In 1492, Columbus sailed the ocean blue and… discovered, or destroyed, conquered, or civilized the Americas. Sixty years later, in 1552, López de Gómara, the private secretary of Hernán Cortes, wrote, “The greatest event since the creation of the world (excluding the incarnation and death of Him who created it) is the discovery of the Indies [i.e. Americas].” He was, himself, a participant the great conquest of Mexico. From the very beginning, not only the magnitude, but also the meaning of the Conquest of the Americas has been a point of controversy and acclaim. The history of Early Latin America, however, does not begin in October 1492. Indigenous bands and great civilizations inhabited North and South America for more than ten thousand years prior to the arrival of Europeans on the shores of Caribbean islands. Thus, in this class we will concentrate on the pre-Colombian period, the conquest period, and the ensuing three hundred years of Spanish (and to a limited extent) Portuguese rule. The lectures will move both chronologically and topically. We will concentrate on two key geographic areas of examination— central Mexico, home to the highly structured pre-Columbian societies of the Maya and the Mexica, among many others, and later the center of Spanish control in its northern kingdoms as the Viceroyalty of New Spain; and, the central Andes, land of the Inca Empire and its subject polities (among others), and home of the Viceroyalty of Peru, the center of Spanish power in its southern kingdoms.

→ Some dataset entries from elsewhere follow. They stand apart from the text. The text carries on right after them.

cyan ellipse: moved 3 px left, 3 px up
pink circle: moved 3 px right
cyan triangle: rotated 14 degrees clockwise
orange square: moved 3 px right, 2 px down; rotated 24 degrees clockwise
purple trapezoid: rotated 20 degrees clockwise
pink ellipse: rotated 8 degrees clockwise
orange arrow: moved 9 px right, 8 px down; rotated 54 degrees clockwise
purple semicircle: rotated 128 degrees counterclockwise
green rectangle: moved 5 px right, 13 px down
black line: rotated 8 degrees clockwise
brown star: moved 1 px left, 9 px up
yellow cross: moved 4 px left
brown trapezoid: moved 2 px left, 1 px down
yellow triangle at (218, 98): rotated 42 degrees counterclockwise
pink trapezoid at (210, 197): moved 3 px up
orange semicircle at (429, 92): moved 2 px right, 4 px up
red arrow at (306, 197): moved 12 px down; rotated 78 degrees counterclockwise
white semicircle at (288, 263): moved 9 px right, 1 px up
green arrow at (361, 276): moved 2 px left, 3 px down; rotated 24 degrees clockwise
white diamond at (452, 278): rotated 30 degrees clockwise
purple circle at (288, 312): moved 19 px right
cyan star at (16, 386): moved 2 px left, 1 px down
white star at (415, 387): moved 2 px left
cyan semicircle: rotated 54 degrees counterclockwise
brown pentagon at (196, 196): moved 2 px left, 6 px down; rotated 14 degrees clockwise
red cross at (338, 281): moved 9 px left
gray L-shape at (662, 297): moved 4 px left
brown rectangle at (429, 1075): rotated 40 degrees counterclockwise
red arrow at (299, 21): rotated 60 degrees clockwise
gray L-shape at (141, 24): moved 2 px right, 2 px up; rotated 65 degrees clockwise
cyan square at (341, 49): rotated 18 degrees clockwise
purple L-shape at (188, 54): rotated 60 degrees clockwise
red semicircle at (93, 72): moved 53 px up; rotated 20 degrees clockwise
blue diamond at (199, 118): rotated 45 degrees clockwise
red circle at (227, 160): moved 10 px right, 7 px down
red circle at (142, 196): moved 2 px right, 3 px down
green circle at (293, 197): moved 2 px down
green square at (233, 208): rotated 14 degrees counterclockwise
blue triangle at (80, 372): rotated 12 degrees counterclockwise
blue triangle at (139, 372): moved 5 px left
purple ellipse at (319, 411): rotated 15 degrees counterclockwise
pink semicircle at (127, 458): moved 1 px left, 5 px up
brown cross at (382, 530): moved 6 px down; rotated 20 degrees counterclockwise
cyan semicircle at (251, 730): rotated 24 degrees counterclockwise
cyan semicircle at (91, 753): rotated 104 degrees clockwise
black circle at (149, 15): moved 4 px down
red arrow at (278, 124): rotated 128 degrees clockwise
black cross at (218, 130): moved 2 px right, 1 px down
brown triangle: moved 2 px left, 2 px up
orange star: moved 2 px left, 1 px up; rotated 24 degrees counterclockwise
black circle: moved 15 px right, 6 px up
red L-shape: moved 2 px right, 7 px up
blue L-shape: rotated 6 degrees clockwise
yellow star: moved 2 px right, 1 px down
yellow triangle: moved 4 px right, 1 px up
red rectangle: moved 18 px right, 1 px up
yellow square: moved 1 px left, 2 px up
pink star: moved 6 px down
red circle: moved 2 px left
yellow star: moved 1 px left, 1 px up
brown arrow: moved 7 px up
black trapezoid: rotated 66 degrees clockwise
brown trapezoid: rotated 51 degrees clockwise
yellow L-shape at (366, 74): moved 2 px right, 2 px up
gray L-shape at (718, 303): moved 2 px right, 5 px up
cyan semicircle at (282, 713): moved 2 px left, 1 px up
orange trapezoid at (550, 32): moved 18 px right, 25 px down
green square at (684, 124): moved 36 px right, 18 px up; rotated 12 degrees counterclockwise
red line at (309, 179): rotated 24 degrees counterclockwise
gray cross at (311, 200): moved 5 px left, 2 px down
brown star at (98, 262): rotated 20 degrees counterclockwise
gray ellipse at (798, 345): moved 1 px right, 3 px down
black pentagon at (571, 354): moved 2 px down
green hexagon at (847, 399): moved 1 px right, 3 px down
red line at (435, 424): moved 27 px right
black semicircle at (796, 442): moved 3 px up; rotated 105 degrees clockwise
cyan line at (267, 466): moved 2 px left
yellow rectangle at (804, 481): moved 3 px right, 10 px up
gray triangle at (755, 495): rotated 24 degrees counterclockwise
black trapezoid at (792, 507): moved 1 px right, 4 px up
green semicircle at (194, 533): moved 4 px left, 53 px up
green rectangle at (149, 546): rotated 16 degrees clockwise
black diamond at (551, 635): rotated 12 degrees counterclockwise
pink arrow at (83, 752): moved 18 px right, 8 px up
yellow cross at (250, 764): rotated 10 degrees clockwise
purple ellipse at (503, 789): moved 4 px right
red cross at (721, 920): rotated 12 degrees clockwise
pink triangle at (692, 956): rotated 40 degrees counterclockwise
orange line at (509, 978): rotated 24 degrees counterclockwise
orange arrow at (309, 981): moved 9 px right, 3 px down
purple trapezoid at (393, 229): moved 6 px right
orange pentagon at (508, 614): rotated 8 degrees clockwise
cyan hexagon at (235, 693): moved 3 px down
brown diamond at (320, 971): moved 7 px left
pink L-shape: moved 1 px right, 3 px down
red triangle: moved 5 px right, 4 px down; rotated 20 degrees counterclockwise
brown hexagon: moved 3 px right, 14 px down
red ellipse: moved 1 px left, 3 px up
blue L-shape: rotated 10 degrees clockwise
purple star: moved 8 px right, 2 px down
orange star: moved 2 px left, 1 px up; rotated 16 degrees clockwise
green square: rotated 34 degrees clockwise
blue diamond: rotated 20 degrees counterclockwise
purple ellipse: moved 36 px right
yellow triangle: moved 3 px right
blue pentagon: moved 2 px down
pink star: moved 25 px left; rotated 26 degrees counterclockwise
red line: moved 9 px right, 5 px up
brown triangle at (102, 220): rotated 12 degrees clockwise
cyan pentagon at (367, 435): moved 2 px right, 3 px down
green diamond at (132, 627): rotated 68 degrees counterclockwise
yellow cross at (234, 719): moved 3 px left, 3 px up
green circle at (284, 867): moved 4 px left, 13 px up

Our class will cover a tremendous breadth of time and territory, and as such the lectures, readings, and discussion sections are designed to draw your critical attention to issues, including ethnicity, gender, slavery, culture, and power, as well as the institutions and structures that patterned native, African, and European experiences of Spanish and Portuguese imperialism. Lectures, discussions, and readings are designed to complement one another. As such, each student is expected to attend all lectures and sections, and to prepare the readings as assigned.

COURSE OBJECTIVES:

  1. To introduce students to the forces, events, and conflicts that defined the process of conquest and colonization of the Americas, including:
  • The histories and cultures of pre-conquest state systems, particularly in central Mexico and the Andes.
  • The historical precedents for Spanish and Portuguese expansion and conquest.
  • The process of conquest and colonization from the perspectives of Iberian, African, and indigenous populations.
  • The fundamental forms of institutional and cultural organization that structured daily life during the three centuries of Spanish rule.
  • The tensions of late colonial society that let to conflict, disorder, and eventually rebellion.
  1. To understand and use a variety of sources that provide the core of historical inquiry.
  • Primary written sources, and their particular challenges.
  • Secondary sources, and how to read them critically.
  • Non-written sources (artifacts, DNA, and more).
  • The absence of sources— finding lost voices, and reading against the grain.
  1. To be able to identify, understand, and critique historical argument.
  • Historians follow a lose set of epistemological, theoretical, and evidentiary rules in their attempts to recreate the limited past that is accessible to us through our incomplete archival record. At the college level and beyond, it is your task to learn how to identify an author’s central argument and to evaluate it based on its evidence, sources, logic, and narrative.